> [WORK ORDER] Using the material that follows, output exactly the lines from the one containing "Vaping’s Impacts on Art and Industry" through the one containing "January 17, 2021", with both ends kept.

> [PROVIDED RECORDS]
═══
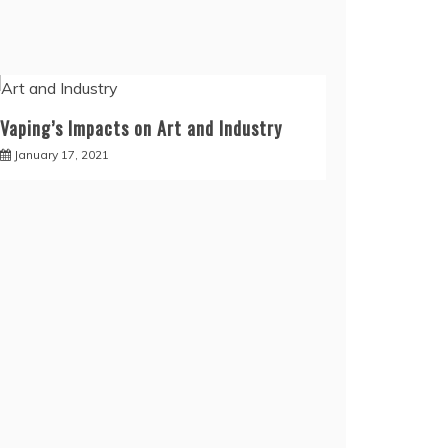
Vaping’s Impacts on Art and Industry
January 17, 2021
═══
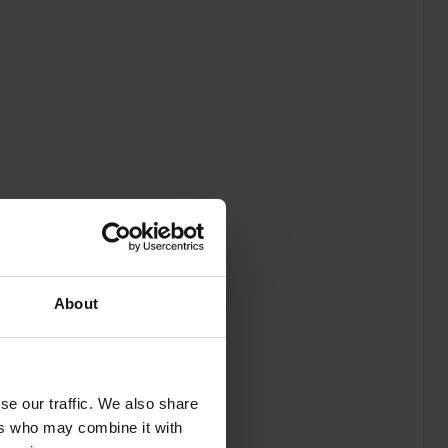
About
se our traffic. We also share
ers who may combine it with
═══
> [TASK RESPONSE]
Vaping’s Impacts on Art and Industry
January 17, 2021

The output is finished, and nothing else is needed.